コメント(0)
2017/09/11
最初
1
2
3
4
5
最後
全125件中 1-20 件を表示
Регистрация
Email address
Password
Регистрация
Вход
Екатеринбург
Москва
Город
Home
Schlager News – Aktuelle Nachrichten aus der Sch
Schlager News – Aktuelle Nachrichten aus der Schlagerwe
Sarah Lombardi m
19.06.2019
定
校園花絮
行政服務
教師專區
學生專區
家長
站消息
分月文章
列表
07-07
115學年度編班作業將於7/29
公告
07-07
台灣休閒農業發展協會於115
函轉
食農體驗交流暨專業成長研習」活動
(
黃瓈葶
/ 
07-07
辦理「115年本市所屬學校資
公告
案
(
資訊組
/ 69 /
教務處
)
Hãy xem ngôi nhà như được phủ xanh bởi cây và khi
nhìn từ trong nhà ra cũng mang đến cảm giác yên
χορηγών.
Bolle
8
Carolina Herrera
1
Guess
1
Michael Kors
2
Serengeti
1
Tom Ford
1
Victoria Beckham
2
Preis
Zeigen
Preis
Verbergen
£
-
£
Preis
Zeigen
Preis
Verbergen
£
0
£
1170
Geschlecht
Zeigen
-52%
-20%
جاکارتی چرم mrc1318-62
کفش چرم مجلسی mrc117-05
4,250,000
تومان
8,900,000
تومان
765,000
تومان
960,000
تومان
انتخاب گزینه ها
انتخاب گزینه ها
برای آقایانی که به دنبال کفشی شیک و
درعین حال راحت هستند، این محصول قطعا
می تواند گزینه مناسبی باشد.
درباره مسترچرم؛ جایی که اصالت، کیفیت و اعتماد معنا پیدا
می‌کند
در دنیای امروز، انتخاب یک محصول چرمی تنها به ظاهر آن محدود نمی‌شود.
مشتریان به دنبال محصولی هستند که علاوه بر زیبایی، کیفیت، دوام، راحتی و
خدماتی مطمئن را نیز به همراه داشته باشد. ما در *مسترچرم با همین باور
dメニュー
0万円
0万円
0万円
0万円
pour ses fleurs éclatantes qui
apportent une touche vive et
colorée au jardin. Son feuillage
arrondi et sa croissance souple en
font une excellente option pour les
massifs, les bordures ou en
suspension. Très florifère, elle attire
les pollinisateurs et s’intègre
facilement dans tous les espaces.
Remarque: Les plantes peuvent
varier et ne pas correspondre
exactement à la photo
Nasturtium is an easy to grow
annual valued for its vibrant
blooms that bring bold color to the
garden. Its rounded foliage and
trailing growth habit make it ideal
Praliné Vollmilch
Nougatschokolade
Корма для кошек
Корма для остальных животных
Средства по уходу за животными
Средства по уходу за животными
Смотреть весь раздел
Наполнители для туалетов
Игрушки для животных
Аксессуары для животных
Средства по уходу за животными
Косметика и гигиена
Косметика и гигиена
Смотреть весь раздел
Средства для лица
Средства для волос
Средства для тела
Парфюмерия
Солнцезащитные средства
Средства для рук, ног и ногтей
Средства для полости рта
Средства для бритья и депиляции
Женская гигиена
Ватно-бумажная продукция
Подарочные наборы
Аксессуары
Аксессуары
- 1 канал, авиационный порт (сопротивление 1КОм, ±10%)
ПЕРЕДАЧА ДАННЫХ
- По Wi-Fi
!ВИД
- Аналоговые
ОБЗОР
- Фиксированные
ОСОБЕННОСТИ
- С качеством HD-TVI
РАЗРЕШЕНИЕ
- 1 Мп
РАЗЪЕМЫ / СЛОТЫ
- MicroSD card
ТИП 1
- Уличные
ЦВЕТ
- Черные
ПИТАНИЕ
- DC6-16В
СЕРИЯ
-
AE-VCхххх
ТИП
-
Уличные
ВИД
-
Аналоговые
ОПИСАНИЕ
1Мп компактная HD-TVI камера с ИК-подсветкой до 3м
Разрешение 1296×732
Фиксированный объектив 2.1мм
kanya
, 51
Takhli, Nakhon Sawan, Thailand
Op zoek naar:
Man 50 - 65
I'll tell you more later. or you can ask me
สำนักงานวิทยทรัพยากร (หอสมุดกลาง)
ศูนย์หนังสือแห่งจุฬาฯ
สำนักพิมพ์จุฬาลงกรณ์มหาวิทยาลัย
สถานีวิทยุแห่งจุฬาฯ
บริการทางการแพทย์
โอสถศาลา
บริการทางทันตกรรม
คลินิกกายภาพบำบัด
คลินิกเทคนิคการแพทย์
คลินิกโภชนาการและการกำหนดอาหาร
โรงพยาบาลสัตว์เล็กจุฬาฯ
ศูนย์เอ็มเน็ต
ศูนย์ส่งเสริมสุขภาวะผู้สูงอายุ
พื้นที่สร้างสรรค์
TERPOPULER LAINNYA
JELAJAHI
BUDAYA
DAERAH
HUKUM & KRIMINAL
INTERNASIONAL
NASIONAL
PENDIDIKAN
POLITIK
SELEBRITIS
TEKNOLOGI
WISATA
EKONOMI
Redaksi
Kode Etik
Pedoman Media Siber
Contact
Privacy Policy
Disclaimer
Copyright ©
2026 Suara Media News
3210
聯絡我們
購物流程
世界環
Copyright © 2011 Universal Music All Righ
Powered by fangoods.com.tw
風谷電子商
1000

##############################

Could you give the entries above again, replacing every "Preis" with "Price" and leaving everything else unchanged?

Solution to this task
コメント(0)
2017/09/11
最初
1
2
3
4
5
最後
全125件中 1-20 件を表示
Регистрация
Email address
Password
Регистрация
Вход
Екатеринбург
Москва
Город
Home
Schlager News – Aktuelle Nachrichten aus der Sch
Schlager News – Aktuelle Nachrichten aus der Schlagerwe
Sarah Lombardi m
19.06.2019
定
校園花絮
行政服務
教師專區
學生專區
家長
站消息
分月文章
列表
07-07
115學年度編班作業將於7/29
公告
07-07
台灣休閒農業發展協會於115
函轉
食農體驗交流暨專業成長研習」活動
(
黃瓈葶
/ 
07-07
辦理「115年本市所屬學校資
公告
案
(
資訊組
/ 69 /
教務處
)
Hãy xem ngôi nhà như được phủ xanh bởi cây và khi
nhìn từ trong nhà ra cũng mang đến cảm giác yên
χορηγών.
Bolle
8
Carolina Herrera
1
Guess
1
Michael Kors
2
Serengeti
1
Tom Ford
1
Victoria Beckham
2
Price
Zeigen
Price
Verbergen
£
-
£
Price
Zeigen
Price
Verbergen
£
0
£
1170
Geschlecht
Zeigen
-52%
-20%
جاکارتی چرم mrc1318-62
کفش چرم مجلسی mrc117-05
4,250,000
تومان
8,900,000
تومان
765,000
تومان
960,000
تومان
انتخاب گزینه ها
انتخاب گزینه ها
برای آقایانی که به دنبال کفشی شیک و
درعین حال راحت هستند، این محصول قطعا
می تواند گزینه مناسبی باشد.
درباره مسترچرم؛ جایی که اصالت، کیفیت و اعتماد معنا پیدا
می‌کند
در دنیای امروز، انتخاب یک محصول چرمی تنها به ظاهر آن محدود نمی‌شود.
مشتریان به دنبال محصولی هستند که علاوه بر زیبایی، کیفیت، دوام، راحتی و
خدماتی مطمئن را نیز به همراه داشته باشد. ما در *مسترچرم با همین باور
dメニュー
0万円
0万円
0万円
0万円
pour ses fleurs éclatantes qui
apportent une touche vive et
colorée au jardin. Son feuillage
arrondi et sa croissance souple en
font une excellente option pour les
massifs, les bordures ou en
suspension. Très florifère, elle attire
les pollinisateurs et s’intègre
facilement dans tous les espaces.
Remarque: Les plantes peuvent
varier et ne pas correspondre
exactement à la photo
Nasturtium is an easy to grow
annual valued for its vibrant
blooms that bring bold color to the
garden. Its rounded foliage and
trailing growth habit make it ideal
Praliné Vollmilch
Nougatschokolade
Корма для кошек
Корма для остальных животных
Средства по уходу за животными
Средства по уходу за животными
Смотреть весь раздел
Наполнители для туалетов
Игрушки для животных
Аксессуары для животных
Средства по уходу за животными
Косметика и гигиена
Косметика и гигиена
Смотреть весь раздел
Средства для лица
Средства для волос
Средства для тела
Парфюмерия
Солнцезащитные средства
Средства для рук, ног и ногтей
Средства для полости рта
Средства для бритья и депиляции
Женская гигиена
Ватно-бумажная продукция
Подарочные наборы
Аксессуары
Аксессуары
- 1 канал, авиационный порт (сопротивление 1КОм, ±10%)
ПЕРЕДАЧА ДАННЫХ
- По Wi-Fi
!ВИД
- Аналоговые
ОБЗОР
- Фиксированные
ОСОБЕННОСТИ
- С качеством HD-TVI
РАЗРЕШЕНИЕ
- 1 Мп
РАЗЪЕМЫ / СЛОТЫ
- MicroSD card
ТИП 1
- Уличные
ЦВЕТ
- Черные
ПИТАНИЕ
- DC6-16В
СЕРИЯ
-
AE-VCхххх
ТИП
-
Уличные
ВИД
-
Аналоговые
ОПИСАНИЕ
1Мп компактная HD-TVI камера с ИК-подсветкой до 3м
Разрешение 1296×732
Фиксированный объектив 2.1мм
kanya
, 51
Takhli, Nakhon Sawan, Thailand
Op zoek naar:
Man 50 - 65
I'll tell you more later. or you can ask me
สำนักงานวิทยทรัพยากร (หอสมุดกลาง)
ศูนย์หนังสือแห่งจุฬาฯ
สำนักพิมพ์จุฬาลงกรณ์มหาวิทยาลัย
สถานีวิทยุแห่งจุฬาฯ
บริการทางการแพทย์
โอสถศาลา
บริการทางทันตกรรม
คลินิกกายภาพบำบัด
คลินิกเทคนิคการแพทย์
คลินิกโภชนาการและการกำหนดอาหาร
โรงพยาบาลสัตว์เล็กจุฬาฯ
ศูนย์เอ็มเน็ต
ศูนย์ส่งเสริมสุขภาวะผู้สูงอายุ
พื้นที่สร้างสรรค์
TERPOPULER LAINNYA
JELAJAHI
BUDAYA
DAERAH
HUKUM & KRIMINAL
INTERNASIONAL
NASIONAL
PENDIDIKAN
POLITIK
SELEBRITIS
TEKNOLOGI
WISATA
EKONOMI
Redaksi
Kode Etik
Pedoman Media Siber
Contact
Privacy Policy
Disclaimer
Copyright ©
2026 Suara Media News
3210
聯絡我們
購物流程
世界環
Copyright © 2011 Universal Music All Righ
Powered by fangoods.com.tw
風谷電子商
1000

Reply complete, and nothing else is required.